Given data Start Marker

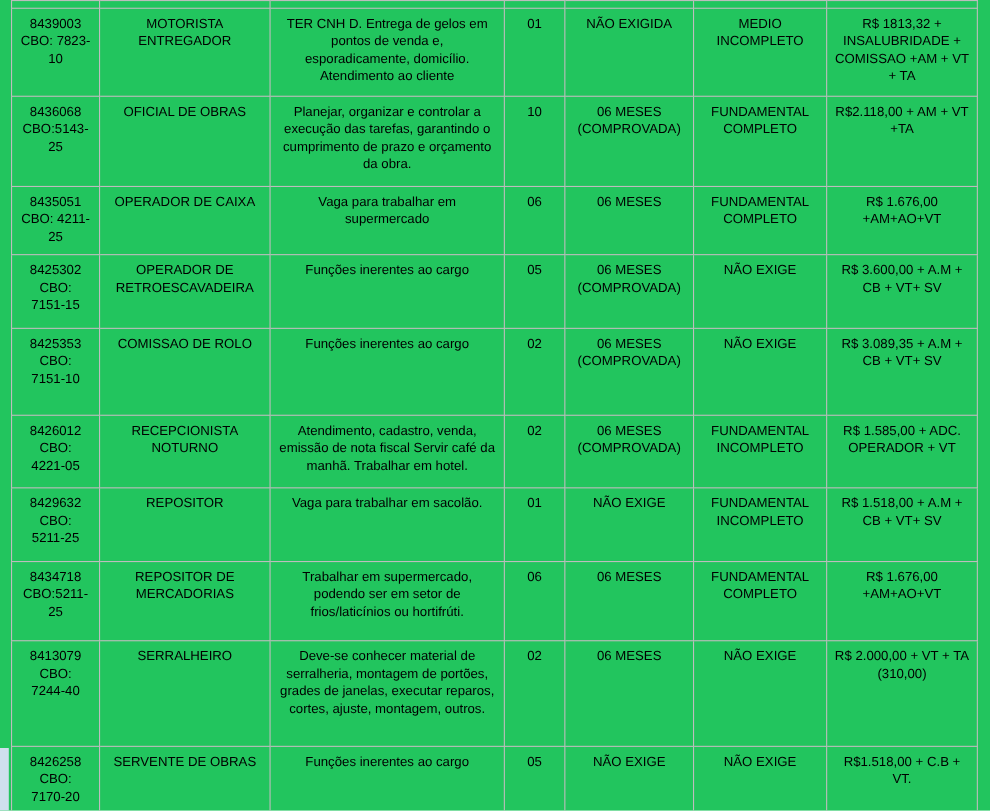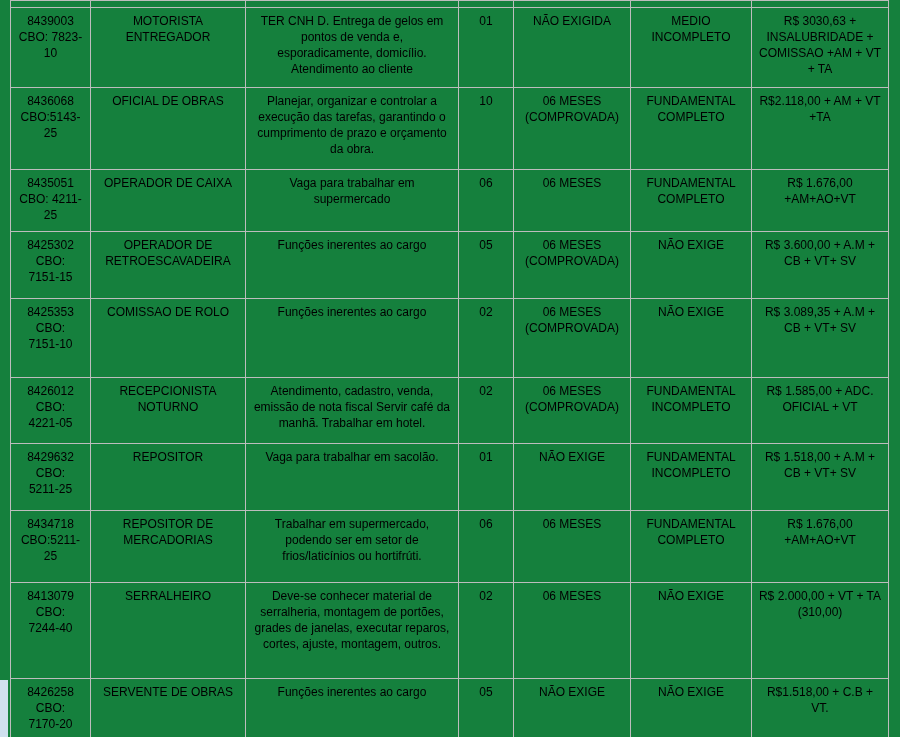--- a/index.html
+++ b/index.html
@@ -16,7 +16,7 @@
     width: 900px;
     height: 737px;
     overflow: hidden;
-    background: #15803d;
+    background: #22c55e;
     text-decoration: underline;
   }
   table.jobs {

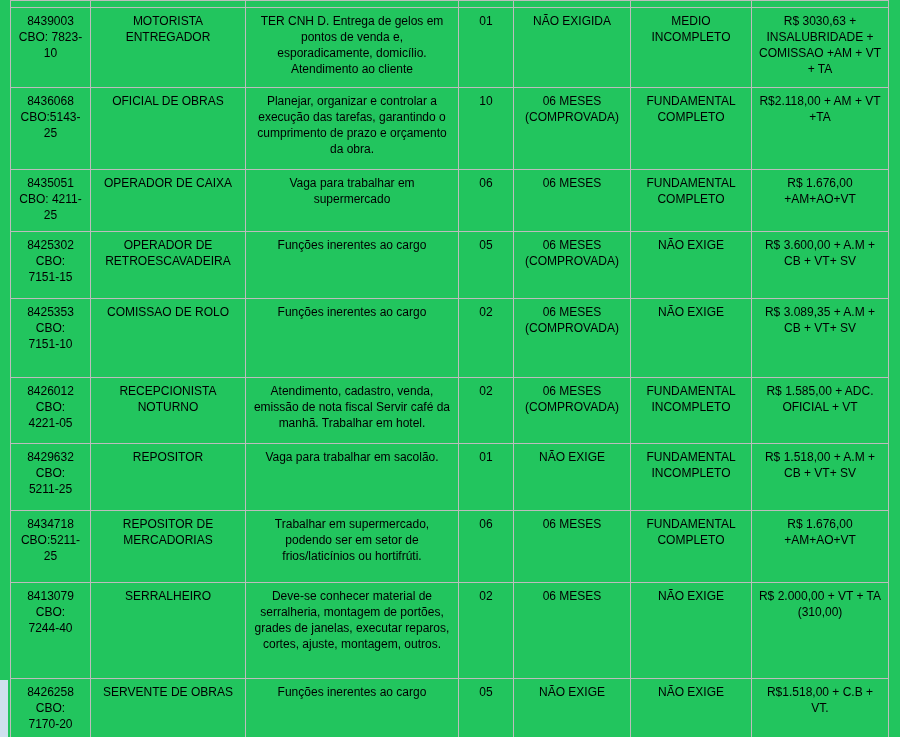--- a/index.html
+++ b/index.html
@@ -104,7 +104,7 @@
       <td>01</td>
       <td>NÃO EXIGIDA</td>
       <td>MEDIO INCOMPLETO</td>
-      <td>R$ 3030,63 + INSALUBRIDADE + COMISSAO +AM + VT + TA</td>
+      <td>R$ 1813,32 + INSALUBRIDADE + COMISSAO +AM + VT + TA</td>
     </tr>
 
     <tr style="height:82px">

Given data End Marker

What the task asks:
Exactly the lines from the one containing "<td>NÃO EXIGIDA</td>" through the end of the listing above, inclusive, are to be written out, and no others.

Solved exercise:
       <td>NÃO EXIGIDA</td>
       <td>MEDIO INCOMPLETO</td>
-      <td>R$ 3030,63 + INSALUBRIDADE + COMISSAO +AM + VT + TA</td>
+      <td>R$ 1813,32 + INSALUBRIDADE + COMISSAO +AM + VT + TA</td>
     </tr>
 
     <tr style="height:82px">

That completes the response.